Digital News Report – The release of new unemployment numbers today show we are still in the midst of the worst economic crisis to hit our country since the Great Depression. Though San Francisco’s unemployment rate remains one of the lowest in the state, at 9.4%, it is still unacceptably high. With tens of thousands of San Franciscans looking for work, we must redouble our efforts to spur job creation and local economic growth.
Through our JobsNow program, we have put more than 1,500 San Franciscans back to work. This week in Washington D.C., I met with Senators, our Congressional delegation and key officials in the Obama administration to ask for a one-year extension of the program past September 2010, when the program’s funds are now set to expire. People in Washington are taking notice of our successful, stimulus-funded jobs program and we are committed to putting even more people back to work today and in the months ahead.
But we must do more.
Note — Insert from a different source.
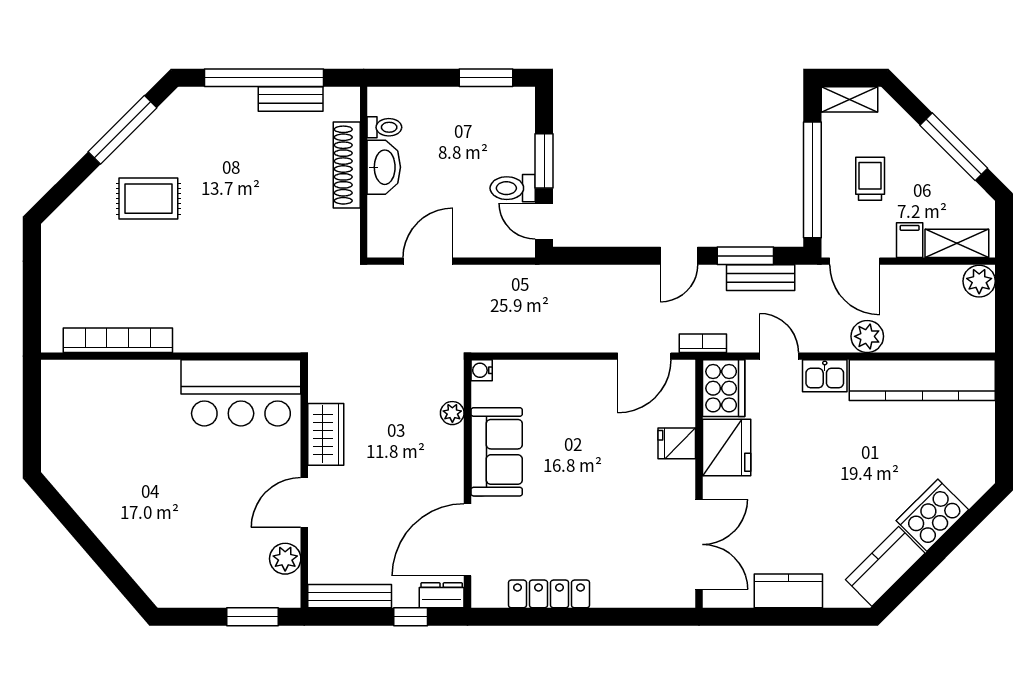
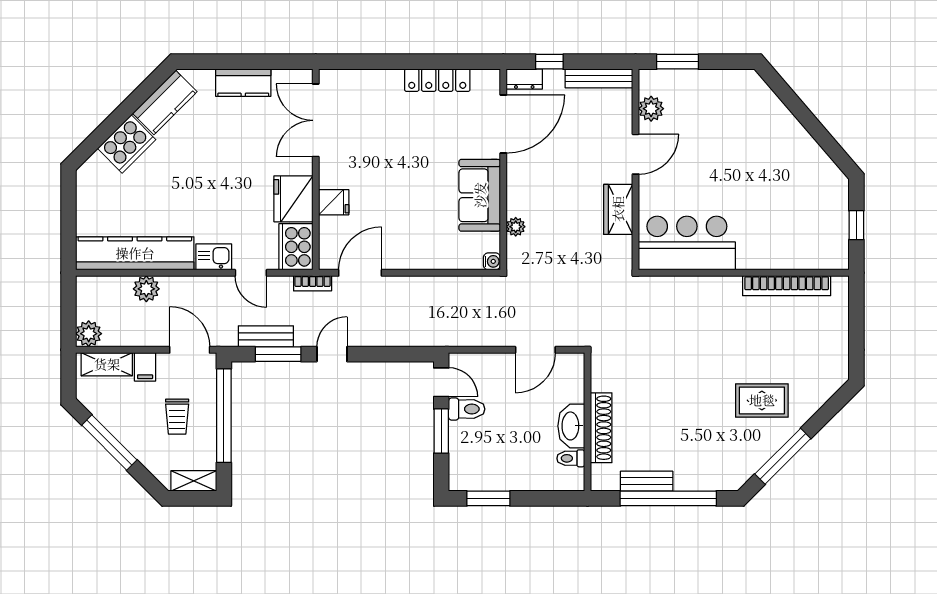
plant: (867, 336) -> (146, 289), moved
window: (32, 415) -> (856, 225), added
In my State of the City last week, I announced three new measures aimed at helping small and mid-sized businesses create and retain local jobs – an extension of our City’s biotech tax credit through 2014, a payroll tax exemption for new hires and tax incentives for small businesses that provide health care to their employees. The City’s chief economist said this week that the new jobs payroll tax exemption is ‘one of the most cost-effective ways’ for the City to spur private sector job-growth. We must pass these measures now to continue the progress we’re making creating local jobs and reducing our local unemployment rate.
Unfortunately, the Board of Supervisors is refusing to even calendar these three job creation and job retention measures for a hearing. With today’s unemployment numbers, I once again call on the Board of Supervisors to schedule hearings for the job measures I have outlined. At a time when so many San Franciscans are still hurting and out of work, we must put aside our ideological differences and do whatever it takes to grow our local economy and create jobs.